=== Begin Enclosure ===

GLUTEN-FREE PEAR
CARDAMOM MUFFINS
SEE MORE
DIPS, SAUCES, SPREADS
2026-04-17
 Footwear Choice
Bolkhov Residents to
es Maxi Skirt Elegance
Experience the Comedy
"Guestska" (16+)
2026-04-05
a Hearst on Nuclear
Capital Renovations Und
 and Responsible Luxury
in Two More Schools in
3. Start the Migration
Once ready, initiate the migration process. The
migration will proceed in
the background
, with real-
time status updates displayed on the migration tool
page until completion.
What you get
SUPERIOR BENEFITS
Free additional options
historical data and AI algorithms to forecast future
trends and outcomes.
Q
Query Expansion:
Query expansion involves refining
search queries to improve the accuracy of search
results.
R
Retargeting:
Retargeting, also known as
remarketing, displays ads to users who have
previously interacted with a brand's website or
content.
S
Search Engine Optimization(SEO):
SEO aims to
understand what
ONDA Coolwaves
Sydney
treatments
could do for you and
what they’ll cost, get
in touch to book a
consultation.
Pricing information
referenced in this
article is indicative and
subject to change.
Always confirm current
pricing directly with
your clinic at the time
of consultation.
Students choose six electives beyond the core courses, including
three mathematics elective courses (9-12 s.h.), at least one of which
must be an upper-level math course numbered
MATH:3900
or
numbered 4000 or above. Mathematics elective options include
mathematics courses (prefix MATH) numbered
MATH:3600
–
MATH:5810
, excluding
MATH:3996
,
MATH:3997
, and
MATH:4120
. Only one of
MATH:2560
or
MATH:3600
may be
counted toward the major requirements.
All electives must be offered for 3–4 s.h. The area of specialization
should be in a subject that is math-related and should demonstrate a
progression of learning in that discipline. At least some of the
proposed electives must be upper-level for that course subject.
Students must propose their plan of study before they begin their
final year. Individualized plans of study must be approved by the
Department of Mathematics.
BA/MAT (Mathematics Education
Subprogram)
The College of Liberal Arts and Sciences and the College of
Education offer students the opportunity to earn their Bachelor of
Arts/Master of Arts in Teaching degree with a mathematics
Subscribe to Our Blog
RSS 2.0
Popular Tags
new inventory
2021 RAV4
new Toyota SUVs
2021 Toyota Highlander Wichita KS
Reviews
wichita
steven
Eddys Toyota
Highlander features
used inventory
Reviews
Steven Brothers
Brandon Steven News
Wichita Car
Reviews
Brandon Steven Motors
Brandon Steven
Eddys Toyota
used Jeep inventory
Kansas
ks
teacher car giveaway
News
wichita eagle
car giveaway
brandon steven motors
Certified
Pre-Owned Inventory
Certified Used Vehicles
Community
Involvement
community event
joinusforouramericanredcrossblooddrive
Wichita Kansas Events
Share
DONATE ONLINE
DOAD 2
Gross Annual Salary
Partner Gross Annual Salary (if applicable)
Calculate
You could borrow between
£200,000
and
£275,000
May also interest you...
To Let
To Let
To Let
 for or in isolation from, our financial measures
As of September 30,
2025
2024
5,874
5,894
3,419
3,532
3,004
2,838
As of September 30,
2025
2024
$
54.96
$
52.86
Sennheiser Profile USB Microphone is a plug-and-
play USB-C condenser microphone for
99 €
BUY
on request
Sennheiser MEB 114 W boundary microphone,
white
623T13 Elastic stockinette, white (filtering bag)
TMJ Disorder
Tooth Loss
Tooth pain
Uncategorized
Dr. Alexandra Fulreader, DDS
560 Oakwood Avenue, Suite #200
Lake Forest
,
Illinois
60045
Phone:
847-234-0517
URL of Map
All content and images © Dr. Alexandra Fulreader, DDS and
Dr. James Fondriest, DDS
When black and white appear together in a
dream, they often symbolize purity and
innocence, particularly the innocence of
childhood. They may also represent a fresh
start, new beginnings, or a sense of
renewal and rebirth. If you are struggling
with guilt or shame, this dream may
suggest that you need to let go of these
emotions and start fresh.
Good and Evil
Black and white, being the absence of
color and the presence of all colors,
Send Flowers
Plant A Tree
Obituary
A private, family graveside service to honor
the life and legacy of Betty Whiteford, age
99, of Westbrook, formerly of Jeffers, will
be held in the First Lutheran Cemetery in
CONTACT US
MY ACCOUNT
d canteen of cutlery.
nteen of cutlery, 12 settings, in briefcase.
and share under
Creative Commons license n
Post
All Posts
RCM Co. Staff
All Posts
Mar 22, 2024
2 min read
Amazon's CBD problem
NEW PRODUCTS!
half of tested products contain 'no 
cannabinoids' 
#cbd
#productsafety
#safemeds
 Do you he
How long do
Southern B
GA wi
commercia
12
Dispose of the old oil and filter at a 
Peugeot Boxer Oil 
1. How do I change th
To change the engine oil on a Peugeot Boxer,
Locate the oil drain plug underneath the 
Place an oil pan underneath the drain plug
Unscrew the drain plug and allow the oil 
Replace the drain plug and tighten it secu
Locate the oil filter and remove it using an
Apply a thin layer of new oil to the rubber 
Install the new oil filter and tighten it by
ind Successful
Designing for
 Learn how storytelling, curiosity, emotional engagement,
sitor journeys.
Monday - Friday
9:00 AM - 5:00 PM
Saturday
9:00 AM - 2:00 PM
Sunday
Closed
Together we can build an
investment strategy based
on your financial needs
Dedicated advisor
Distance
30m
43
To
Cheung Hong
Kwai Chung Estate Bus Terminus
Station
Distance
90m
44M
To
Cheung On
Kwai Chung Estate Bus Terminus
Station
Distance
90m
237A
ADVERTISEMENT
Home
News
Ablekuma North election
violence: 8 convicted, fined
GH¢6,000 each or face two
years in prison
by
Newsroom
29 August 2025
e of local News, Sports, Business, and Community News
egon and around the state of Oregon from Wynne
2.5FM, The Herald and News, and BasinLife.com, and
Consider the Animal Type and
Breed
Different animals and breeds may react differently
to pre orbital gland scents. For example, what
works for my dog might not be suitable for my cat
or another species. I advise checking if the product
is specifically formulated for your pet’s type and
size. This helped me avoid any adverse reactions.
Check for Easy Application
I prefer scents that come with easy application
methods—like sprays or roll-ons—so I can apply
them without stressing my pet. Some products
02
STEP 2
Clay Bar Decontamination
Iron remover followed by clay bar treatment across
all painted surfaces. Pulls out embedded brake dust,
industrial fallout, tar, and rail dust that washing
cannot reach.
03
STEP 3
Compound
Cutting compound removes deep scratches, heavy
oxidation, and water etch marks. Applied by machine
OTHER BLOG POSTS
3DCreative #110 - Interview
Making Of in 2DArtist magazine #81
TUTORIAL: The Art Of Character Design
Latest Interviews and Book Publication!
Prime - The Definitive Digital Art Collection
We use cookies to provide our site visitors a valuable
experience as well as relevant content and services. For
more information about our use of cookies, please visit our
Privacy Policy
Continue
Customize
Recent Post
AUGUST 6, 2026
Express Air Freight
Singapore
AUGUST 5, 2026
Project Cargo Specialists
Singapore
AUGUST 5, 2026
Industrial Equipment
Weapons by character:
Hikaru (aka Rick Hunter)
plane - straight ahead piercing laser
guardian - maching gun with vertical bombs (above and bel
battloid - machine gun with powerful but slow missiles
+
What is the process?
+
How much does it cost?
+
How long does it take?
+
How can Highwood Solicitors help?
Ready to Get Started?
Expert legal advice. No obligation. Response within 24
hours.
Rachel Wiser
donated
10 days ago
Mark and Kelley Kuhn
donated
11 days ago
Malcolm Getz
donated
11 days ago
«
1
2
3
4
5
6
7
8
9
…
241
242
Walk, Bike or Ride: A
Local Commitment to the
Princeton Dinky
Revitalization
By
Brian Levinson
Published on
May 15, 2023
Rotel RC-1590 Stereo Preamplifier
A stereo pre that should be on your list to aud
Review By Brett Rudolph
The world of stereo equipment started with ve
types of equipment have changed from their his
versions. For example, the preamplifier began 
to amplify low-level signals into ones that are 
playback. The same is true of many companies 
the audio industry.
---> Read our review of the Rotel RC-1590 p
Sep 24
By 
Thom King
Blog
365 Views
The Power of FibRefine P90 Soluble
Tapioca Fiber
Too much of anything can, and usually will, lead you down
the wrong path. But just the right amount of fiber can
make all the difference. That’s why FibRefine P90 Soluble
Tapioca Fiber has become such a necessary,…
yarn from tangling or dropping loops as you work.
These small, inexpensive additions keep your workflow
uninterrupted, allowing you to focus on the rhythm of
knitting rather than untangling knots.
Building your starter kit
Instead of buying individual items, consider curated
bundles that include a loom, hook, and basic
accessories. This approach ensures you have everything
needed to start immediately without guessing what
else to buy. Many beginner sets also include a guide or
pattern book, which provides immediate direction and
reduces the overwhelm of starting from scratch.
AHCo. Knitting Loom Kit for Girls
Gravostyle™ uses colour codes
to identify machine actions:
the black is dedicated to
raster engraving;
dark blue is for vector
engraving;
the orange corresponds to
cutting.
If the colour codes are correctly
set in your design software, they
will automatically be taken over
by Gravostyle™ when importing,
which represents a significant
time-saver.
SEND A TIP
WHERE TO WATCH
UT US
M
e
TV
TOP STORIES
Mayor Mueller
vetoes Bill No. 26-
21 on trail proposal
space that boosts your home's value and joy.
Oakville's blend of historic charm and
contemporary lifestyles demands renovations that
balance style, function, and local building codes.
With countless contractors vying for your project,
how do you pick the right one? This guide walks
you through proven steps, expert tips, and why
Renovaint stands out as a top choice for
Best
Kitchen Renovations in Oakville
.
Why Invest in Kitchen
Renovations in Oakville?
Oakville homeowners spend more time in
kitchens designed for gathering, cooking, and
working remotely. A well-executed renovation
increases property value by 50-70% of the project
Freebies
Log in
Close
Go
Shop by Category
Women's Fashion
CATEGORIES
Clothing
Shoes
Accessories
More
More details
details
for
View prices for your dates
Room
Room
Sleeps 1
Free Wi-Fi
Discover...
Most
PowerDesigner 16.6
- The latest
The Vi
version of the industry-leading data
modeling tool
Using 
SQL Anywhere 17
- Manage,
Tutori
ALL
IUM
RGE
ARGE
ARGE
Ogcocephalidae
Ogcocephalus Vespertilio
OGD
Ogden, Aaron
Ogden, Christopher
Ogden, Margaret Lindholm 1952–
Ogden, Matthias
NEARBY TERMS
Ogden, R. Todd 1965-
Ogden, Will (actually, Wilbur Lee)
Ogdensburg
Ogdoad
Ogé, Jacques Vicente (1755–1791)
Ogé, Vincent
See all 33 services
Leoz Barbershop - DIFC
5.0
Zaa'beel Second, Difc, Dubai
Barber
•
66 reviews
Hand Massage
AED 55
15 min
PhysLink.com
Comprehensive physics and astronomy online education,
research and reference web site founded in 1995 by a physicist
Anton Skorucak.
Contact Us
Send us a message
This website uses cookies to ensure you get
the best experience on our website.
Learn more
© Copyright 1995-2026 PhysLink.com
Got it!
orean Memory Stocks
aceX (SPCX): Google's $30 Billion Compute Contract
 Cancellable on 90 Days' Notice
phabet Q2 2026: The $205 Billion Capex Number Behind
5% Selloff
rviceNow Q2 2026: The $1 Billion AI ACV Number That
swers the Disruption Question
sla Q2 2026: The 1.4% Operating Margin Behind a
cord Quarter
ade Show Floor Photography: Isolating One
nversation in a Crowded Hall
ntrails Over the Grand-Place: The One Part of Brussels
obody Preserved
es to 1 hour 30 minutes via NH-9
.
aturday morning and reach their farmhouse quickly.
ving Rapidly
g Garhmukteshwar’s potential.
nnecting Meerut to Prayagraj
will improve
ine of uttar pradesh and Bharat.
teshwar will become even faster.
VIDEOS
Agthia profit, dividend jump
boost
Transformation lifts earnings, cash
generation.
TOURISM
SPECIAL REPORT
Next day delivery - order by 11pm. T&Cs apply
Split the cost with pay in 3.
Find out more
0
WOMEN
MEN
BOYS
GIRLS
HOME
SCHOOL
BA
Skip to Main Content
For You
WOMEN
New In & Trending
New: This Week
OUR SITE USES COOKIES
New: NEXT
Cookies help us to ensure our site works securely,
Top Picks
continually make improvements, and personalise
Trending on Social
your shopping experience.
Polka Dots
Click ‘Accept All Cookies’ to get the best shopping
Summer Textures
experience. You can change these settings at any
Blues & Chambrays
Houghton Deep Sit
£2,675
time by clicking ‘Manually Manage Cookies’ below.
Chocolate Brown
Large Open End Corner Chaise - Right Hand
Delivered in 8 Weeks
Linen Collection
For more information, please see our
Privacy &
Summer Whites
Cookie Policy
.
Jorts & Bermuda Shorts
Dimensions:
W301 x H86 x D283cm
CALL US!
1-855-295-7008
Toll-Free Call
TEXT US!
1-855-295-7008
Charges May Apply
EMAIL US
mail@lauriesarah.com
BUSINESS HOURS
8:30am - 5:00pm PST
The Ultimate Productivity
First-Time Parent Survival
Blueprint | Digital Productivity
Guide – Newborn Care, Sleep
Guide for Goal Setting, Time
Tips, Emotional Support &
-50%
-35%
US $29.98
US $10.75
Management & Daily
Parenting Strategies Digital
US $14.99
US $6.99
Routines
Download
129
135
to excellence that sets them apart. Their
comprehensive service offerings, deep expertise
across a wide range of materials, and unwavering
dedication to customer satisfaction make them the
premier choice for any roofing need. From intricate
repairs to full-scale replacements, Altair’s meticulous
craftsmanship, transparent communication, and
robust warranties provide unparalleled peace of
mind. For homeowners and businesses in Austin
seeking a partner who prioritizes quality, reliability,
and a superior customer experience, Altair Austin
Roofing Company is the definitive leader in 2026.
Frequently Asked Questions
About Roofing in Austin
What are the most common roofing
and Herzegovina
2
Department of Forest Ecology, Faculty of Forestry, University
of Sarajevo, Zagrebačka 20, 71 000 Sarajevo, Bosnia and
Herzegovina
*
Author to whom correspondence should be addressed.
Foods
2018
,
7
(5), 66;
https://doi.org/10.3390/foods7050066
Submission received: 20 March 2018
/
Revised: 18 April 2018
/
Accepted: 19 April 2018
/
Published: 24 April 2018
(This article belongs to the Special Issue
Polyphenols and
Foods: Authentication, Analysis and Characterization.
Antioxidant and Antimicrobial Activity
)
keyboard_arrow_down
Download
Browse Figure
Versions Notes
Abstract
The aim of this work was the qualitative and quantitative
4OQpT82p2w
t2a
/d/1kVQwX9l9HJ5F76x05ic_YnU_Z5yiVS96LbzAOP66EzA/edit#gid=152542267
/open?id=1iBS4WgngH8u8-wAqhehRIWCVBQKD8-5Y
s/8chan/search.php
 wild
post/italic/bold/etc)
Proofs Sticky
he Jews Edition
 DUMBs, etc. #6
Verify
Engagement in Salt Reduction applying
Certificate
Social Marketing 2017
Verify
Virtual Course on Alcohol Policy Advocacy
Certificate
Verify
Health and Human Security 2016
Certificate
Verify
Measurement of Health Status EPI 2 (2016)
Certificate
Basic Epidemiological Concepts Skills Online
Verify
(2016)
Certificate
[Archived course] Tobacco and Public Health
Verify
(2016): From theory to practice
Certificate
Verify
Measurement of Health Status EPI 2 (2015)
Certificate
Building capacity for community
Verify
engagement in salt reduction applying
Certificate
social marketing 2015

=== End Enclosure ===

:: ACTION ITEM ::
Update the stretch from the start of the items through the line containing "must be an upper-level math course numbered" by replacing "consultation" with "appointment", leaving everything else unchanged.

:: RESPONSE ::
GLUTEN-FREE PEAR
CARDAMOM MUFFINS
SEE MORE
DIPS, SAUCES, SPREADS
2026-04-17
 Footwear Choice
Bolkhov Residents to
es Maxi Skirt Elegance
Experience the Comedy
"Guestska" (16+)
2026-04-05
a Hearst on Nuclear
Capital Renovations Und
 and Responsible Luxury
in Two More Schools in
3. Start the Migration
Once ready, initiate the migration process. The
migration will proceed in
the background
, with real-
time status updates displayed on the migration tool
page until completion.
What you get
SUPERIOR BENEFITS
Free additional options
historical data and AI algorithms to forecast future
trends and outcomes.
Q
Query Expansion:
Query expansion involves refining
search queries to improve the accuracy of search
results.
R
Retargeting:
Retargeting, also known as
remarketing, displays ads to users who have
previously interacted with a brand's website or
content.
S
Search Engine Optimization(SEO):
SEO aims to
understand what
ONDA Coolwaves
Sydney
treatments
could do for you and
what they’ll cost, get
in touch to book a
appointment.
Pricing information
referenced in this
article is indicative and
subject to change.
Always confirm current
pricing directly with
your clinic at the time
of appointment.
Students choose six electives beyond the core courses, including
three mathematics elective courses (9-12 s.h.), at least one of which
must be an upper-level math course numbered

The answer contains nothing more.